ATI LPN
LPN Fundamentals of Nursing Quizlet
1. A client has a new prescription for total parenteral nutrition (TPN). Which of the following actions should the nurse plan to take?
- A. Obtain a random blood glucose daily.
- B. Change the IV tubing every 72 hours.
- C. Apply a new dressing to the IV site every 24 hours.
- D. Weigh the client weekly.
Correct answer: A
Rationale: When a client is on total parenteral nutrition (TPN), monitoring blood glucose levels daily is crucial to manage and detect complications like hyperglycemia, which can occur due to the high glucose content in TPN solutions. Regular blood glucose monitoring helps the healthcare team adjust the TPN infusion rate to maintain optimal glucose levels and prevent adverse events. Choices B, C, and D are incorrect because changing IV tubing every 72 hours, applying a new dressing to the IV site every 24 hours, and weighing the client weekly are not specific actions directly related to monitoring and managing the effects of TPN, particularly in relation to glucose levels.
2. A client is receiving enteral feedings through an NG tube. Which of the following actions should be taken to prevent aspiration?
- A. Monitor gastric residuals every 4 hours.
- B. Position the client in a semi-Fowler's position.
- C. Check for tube placement by auscultating air after feeding.
- D. Warm the formula to body temperature before feeding.
Correct answer: A
Rationale: Monitoring gastric residuals every 4 hours is essential to assess the stomach's ability to empty properly, reducing the risk of aspiration. It helps in determining if the feedings are being tolerated by the client and if adjustments are needed in the feeding regimen. Positioning the client in a semi-Fowler's position helps prevent reflux and aspiration by promoting proper digestion and emptying of the stomach contents. Checking for tube placement by auscultating air after feeding confirms correct tube placement in the stomach. Warming the formula to body temperature before feeding enhances client comfort but does not directly prevent aspiration. Therefore, the correct answer is to monitor gastric residuals to prevent aspiration, as it directly assesses the stomach's ability to empty properly and the tolerance of the feedings.
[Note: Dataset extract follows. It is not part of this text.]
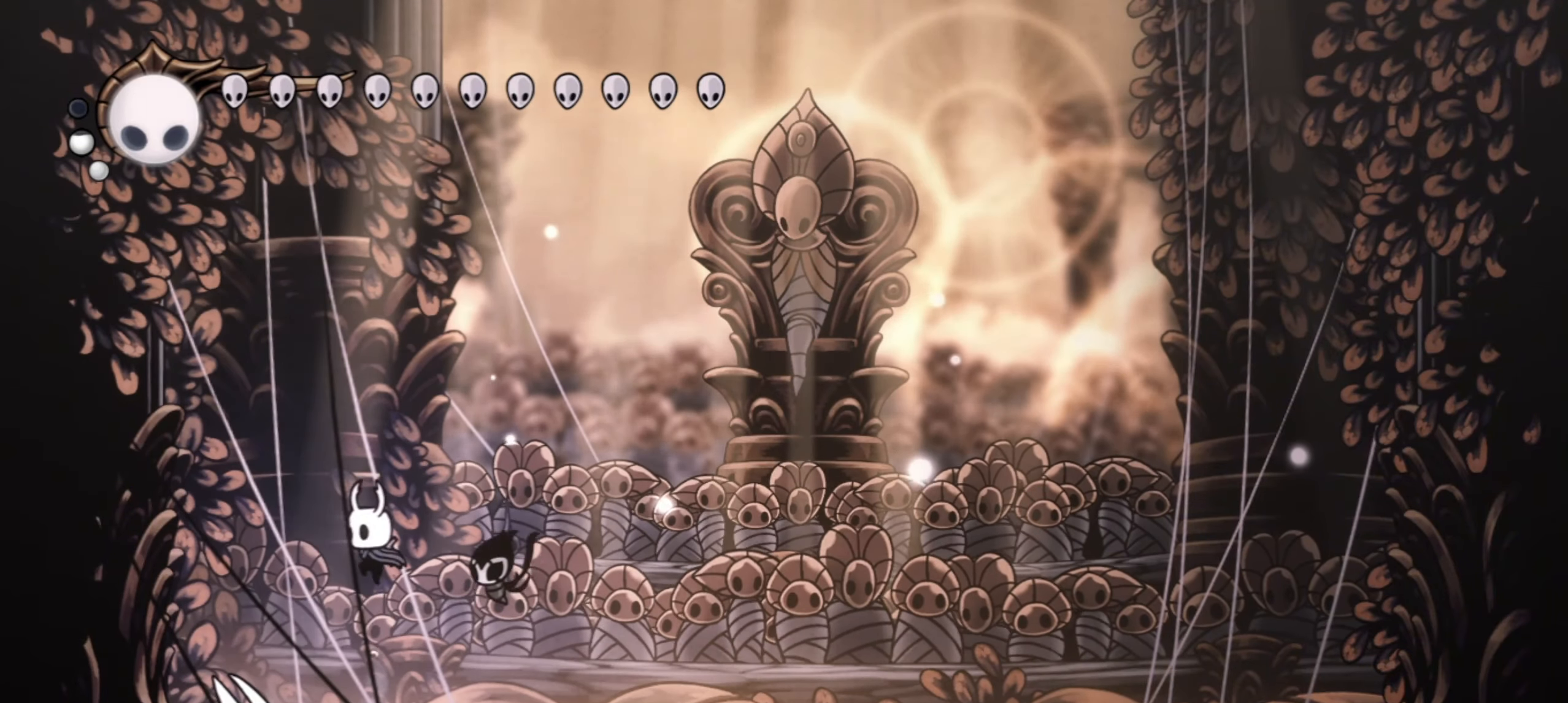
{"keys": ["left"], "events": [[150, "left", "down"], [200, "x", "down"], [283, "x", "up"], [333, "x", "down"], [467, "x", "up"]]}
3. A healthcare professional is preparing to administer a subcutaneous injection. Which of the following actions should the healthcare professional take?
- A. Use a 1-inch needle.
- B. Insert the needle at a 90-degree angle.
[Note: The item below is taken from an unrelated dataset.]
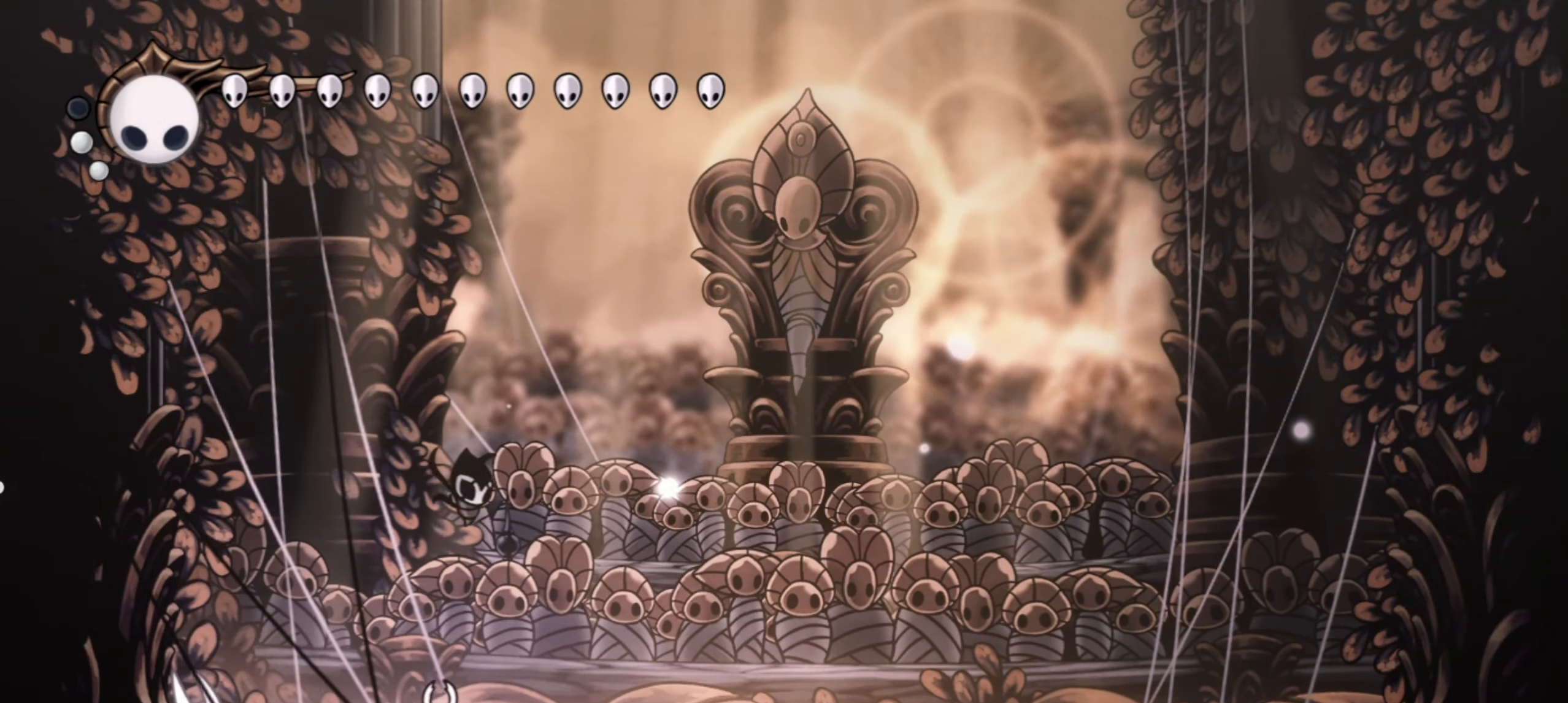
{"keys": ["down", "right", "z"], "events": [[17, "x", "down"], [117, "x", "up"], [217, "z", "down"], [250, "left", "up"], [250, "right", "down"], [300, "x", "down"], [350, "down", "down"], [350, "x", "up"], [400, "x", "down"], [483, "x", "up"]]}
- C. Use a tuberculin syringe.
- D. Aspirate before injecting.
Correct answer: B
Rationale: When administering a subcutaneous injection, it is important to insert the needle at a 90-degree angle to ensure proper medication delivery into the subcutaneous tissue. This angle helps prevent the medication from being injected too deeply or too superficially, ensuring optimal absorption and therapeutic effect. Choice A is incorrect because the needle length for a subcutaneous injection is typically shorter, around ⅝ to 1 inch. Choice C is incorrect as a tuberculin syringe is not commonly used for subcutaneous injections. Choice D is also incorrect as aspiration is not necessary for subcutaneous injections since there are minimal blood vessels in the subcutaneous tissue.
4. When assessing a client with chronic pain, which of the following is the most reliable indicator of the client's pain?
- A. The client's vital signs.
- B. The client's self-report of pain.
- C. The client's body language.
- D. The client's medical history.
Correct answer: B
Rationale: The client's self-report of pain is the most reliable indicator of pain. Pain is a subjective experience, and the client's self-report provides direct insight into their perception of pain intensity, quality, and impact on daily life. Vital signs, body language, and medical history can offer additional information but may not accurately reflect the client's actual pain experience. Therefore, relying on the client's self-report ensures a more accurate assessment of their pain and helps in tailoring appropriate interventions and treatment plans.
5. A client with a new prescription for a dry-powder inhaler (DPI) is receiving teaching from a healthcare provider. Which of the following statements indicates an understanding of the teaching?
- A. I will shake the inhaler before use.
- B. I will take the medication with food.
- C. I will inhale the medication quickly.
- D. I will use a spacer with the inhaler.
Correct answer: C
Rationale: Choosing option C, 'I will inhale the medication quickly,' demonstrates an understanding of DPI use. Inhaling the medication quickly ensures effective delivery of the dry powder to the lungs, maximizing its therapeutic effects. Options A, B, and D are incorrect as shaking the DPI, taking it with food, and using a spacer are not recommended practices for DPI administration. Shaking a DPI can cause clumping or uneven dispersion of the medication, taking it with food may not affect its efficacy but can increase the risk of side effects, and using a spacer is not necessary for DPIs which are breath-actuated and do not require coordination with inhalation through a spacer.